Publications from 2024

Converting long-range entanglement into mixture: tensor-network approach to local equilibration

M Frías-Pérez, L Tagliacozzo, MC Bañuls
In the out-of-equilibrium evolution induced by a quench, fast degrees of freedom generate long-range entanglement that is hard to encode with standard tensor networks. However, local observables only sense such long-range correlations through their contribution to the reduced local state as a mixture. We present a tensor network method that identifies such long-range entanglement and efficiently transforms it into mixture, much easier to represent. In this way, we obtain an effective description of the time-evolved state as a density matrix that captures the long-time behavior of local operators with finite computational resources.

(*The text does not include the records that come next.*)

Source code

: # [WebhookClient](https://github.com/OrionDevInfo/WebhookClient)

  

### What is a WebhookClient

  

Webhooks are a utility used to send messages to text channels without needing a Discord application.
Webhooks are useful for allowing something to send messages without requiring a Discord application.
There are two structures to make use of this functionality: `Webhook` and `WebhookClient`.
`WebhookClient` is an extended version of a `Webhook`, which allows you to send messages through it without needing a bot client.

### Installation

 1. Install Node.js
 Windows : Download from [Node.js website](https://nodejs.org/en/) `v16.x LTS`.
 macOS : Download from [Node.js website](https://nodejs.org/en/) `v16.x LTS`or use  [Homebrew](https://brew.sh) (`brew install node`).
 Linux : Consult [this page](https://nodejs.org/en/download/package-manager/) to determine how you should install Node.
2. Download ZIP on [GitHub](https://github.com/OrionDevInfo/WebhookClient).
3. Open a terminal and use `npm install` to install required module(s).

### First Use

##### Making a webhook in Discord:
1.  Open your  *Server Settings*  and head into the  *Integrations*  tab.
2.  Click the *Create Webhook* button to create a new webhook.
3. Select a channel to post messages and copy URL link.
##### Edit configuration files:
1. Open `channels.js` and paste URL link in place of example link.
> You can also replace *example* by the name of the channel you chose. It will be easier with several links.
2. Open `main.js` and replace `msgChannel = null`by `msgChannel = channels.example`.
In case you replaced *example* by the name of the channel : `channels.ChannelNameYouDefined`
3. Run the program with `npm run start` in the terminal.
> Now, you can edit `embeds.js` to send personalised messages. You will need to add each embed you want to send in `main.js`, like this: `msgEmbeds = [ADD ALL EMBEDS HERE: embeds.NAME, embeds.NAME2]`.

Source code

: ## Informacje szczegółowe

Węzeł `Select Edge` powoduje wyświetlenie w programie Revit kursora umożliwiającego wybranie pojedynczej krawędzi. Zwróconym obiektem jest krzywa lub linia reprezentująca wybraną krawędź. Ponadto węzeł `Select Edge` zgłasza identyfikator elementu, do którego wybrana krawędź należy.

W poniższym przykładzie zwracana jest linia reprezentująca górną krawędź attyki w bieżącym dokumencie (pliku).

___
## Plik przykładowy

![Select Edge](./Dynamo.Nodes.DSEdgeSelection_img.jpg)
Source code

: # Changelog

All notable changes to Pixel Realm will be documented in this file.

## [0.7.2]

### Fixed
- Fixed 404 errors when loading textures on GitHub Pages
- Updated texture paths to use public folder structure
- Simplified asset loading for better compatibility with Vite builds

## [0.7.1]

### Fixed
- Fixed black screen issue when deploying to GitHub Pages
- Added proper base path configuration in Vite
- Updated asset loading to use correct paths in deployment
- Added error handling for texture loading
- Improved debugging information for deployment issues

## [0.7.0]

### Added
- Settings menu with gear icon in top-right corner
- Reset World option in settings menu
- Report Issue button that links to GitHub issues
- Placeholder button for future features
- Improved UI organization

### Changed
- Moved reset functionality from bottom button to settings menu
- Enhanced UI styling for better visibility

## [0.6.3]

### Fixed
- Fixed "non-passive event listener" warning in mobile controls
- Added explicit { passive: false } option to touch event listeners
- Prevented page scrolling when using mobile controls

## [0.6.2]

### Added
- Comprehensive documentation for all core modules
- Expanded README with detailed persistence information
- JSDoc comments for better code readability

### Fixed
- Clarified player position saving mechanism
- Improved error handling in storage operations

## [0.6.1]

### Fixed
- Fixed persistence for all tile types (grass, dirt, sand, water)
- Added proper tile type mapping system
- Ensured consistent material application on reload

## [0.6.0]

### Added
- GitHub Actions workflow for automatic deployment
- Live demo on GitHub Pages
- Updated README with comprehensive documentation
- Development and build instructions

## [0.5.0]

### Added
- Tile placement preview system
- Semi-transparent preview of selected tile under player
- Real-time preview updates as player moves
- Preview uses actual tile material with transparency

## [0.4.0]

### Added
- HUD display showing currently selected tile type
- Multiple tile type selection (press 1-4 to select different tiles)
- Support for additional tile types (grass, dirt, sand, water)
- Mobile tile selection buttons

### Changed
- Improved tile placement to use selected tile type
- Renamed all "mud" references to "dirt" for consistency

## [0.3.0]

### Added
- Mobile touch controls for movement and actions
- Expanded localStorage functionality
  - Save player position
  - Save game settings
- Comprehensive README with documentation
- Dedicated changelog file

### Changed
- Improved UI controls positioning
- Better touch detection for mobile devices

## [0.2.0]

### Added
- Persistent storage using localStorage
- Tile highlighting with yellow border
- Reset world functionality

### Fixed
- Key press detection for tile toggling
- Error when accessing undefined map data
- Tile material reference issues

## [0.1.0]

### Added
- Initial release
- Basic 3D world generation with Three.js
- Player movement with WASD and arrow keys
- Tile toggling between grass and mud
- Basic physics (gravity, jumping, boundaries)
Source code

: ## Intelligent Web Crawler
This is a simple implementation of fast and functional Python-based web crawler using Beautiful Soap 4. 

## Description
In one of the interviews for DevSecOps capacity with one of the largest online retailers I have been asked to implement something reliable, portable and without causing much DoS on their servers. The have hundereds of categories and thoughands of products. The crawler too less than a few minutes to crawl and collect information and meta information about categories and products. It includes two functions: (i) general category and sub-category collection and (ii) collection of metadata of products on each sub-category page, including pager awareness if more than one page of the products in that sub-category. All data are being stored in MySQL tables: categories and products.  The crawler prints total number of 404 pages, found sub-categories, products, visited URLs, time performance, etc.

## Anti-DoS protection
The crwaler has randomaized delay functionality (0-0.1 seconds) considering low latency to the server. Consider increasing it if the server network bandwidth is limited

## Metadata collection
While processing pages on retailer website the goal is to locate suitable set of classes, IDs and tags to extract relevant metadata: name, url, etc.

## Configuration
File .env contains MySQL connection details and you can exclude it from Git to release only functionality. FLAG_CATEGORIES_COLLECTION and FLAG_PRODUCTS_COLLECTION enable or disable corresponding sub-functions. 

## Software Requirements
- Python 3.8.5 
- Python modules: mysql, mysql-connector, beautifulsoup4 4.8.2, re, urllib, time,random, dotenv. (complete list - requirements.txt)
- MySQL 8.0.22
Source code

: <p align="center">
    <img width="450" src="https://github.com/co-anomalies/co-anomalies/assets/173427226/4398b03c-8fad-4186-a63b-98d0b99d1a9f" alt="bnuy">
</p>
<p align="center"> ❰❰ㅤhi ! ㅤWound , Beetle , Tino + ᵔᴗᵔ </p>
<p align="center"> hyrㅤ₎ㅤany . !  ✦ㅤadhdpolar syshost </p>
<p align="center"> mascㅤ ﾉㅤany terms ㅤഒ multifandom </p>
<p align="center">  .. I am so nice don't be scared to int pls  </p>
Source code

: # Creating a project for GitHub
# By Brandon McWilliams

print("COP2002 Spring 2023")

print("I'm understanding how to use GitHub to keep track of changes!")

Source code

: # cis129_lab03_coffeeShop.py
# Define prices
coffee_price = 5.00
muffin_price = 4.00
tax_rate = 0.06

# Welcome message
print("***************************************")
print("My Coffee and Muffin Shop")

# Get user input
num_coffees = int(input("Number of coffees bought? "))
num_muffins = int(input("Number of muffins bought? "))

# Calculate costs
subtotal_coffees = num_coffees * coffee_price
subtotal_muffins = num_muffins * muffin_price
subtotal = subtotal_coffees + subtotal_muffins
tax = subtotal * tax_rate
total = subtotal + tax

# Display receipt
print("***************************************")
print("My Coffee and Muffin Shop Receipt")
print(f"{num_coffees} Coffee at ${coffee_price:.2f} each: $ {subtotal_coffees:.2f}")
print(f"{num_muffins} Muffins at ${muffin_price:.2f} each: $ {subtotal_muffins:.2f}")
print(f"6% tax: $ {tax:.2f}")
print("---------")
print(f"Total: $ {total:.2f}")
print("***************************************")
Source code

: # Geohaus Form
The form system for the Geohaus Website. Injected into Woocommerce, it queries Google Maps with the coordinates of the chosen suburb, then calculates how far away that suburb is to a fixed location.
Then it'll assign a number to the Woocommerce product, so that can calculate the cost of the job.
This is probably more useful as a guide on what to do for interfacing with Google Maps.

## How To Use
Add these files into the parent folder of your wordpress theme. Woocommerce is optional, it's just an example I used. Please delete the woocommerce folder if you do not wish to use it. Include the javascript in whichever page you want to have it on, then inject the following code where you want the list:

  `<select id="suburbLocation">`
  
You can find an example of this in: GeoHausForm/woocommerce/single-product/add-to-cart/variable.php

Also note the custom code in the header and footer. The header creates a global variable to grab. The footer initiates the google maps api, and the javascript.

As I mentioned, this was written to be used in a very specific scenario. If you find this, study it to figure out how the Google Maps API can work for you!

Spectral Properties of 1+1D Abelian Higgs model

Titas Chanda, Marcello Dalmonte, Maciej Lewenstein, Jakub Zakrzewski, Luca Tagliacozzo
The presence of gauge symmetry in 1+1 dimensions is known to be redundant, since it does not imply the existence of dynamical gauge bosons. As a consequence, in the continuum, the Abelian-Higgs model (i.e., the theory of bosonic matter interacting with photons) just possesses a single phase, as the higher-dimensional Higgs and Coulomb phases are connected via nonperturbative effects. However, recent research published in Phys. Rev. Lett. 128, 090601 (2022) has revealed an unexpected phase transition when the system is discretized on the lattice. This transition is described by a conformal field theory with a central charge of c=3/2. In this paper, we aim to characterize the two components of this c=3/2 theory—namely the free Majorana fermionic and bosonic parts—through equilibrium and out-of-equilibrium spectral analyses.